=== Study material ===

★ ★ ★ ★ ★ ★ ★

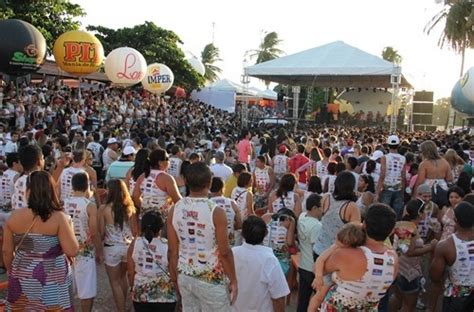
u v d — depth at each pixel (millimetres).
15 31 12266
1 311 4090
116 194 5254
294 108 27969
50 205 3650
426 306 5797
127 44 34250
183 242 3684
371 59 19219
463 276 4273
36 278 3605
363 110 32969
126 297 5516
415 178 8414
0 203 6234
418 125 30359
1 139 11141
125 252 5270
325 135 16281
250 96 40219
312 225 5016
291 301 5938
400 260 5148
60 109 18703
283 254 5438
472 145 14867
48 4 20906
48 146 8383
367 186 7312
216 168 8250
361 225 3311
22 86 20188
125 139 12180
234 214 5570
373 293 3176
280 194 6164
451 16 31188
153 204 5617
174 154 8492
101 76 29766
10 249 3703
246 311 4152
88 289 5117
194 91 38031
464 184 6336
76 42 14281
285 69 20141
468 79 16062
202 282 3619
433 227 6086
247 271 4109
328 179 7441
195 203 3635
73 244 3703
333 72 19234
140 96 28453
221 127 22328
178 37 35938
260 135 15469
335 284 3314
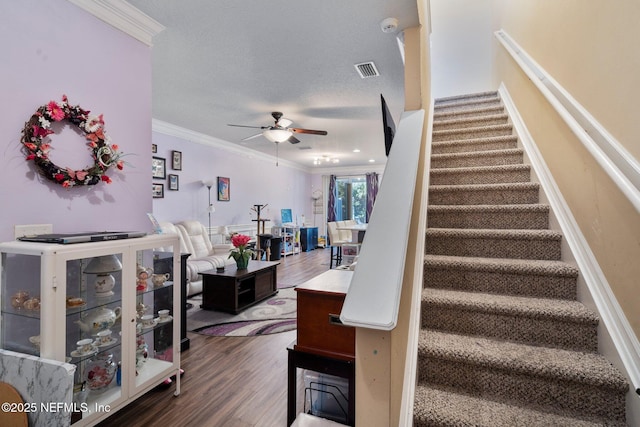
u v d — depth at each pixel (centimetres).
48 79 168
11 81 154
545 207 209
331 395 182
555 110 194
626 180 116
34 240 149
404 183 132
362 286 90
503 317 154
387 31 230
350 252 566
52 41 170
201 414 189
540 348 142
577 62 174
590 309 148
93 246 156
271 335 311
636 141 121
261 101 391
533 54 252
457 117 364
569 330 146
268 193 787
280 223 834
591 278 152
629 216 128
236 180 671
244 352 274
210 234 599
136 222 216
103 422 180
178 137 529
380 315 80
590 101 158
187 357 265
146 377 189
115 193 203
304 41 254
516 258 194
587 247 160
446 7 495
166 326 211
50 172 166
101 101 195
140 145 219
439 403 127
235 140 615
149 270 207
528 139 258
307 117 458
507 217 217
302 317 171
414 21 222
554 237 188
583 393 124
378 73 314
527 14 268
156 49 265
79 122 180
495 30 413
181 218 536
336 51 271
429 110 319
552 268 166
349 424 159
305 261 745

★ ★ ★ ★ ★ ★ ★

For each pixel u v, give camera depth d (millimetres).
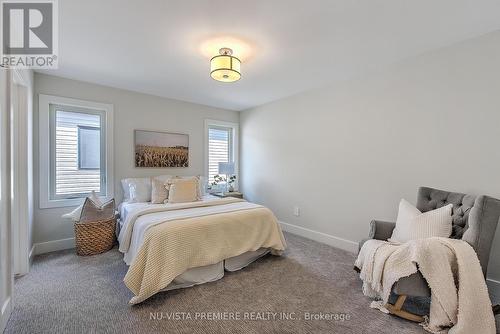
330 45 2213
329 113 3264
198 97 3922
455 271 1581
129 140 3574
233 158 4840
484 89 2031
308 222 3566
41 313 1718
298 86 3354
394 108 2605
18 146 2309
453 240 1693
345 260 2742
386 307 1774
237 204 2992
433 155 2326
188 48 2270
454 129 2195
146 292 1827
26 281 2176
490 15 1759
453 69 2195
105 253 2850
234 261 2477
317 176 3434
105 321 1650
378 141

★ ★ ★ ★ ★ ★ ★

=== Brief ===
Everything from the line above that contains "221 127 22328" down to the line that contains "305 261 745" must be reproduced exactly, both ends included. Omit the pictures.

=== Problem solution ===
221 127 22328
178 37 35938
260 135 15469
335 284 3314
u v d — depth at each pixel (centimetres).
48 79 168
11 81 154
545 207 209
331 395 182
555 110 194
626 180 116
34 240 149
404 183 132
362 286 90
503 317 154
387 31 230
350 252 566
52 41 170
201 414 189
540 348 142
577 62 174
590 309 148
93 246 156
271 335 311
636 141 121
261 101 391
533 54 252
457 117 364
569 330 146
268 193 787
280 223 834
591 278 152
629 216 128
236 180 671
244 352 274
210 234 599
136 222 216
103 422 180
178 137 529
380 315 80
590 101 158
187 357 265
146 377 189
115 193 203
304 41 254
516 258 194
587 247 160
446 7 495
166 326 211
50 172 166
101 101 195
140 145 219
439 403 127
235 140 615
149 270 207
528 139 258
307 117 458
507 217 217
302 317 171
414 21 222
554 237 188
583 393 124
378 73 314
527 14 268
156 49 265
79 122 180
495 30 413
181 218 536
336 51 271
429 110 319
552 268 166
349 424 159
305 261 745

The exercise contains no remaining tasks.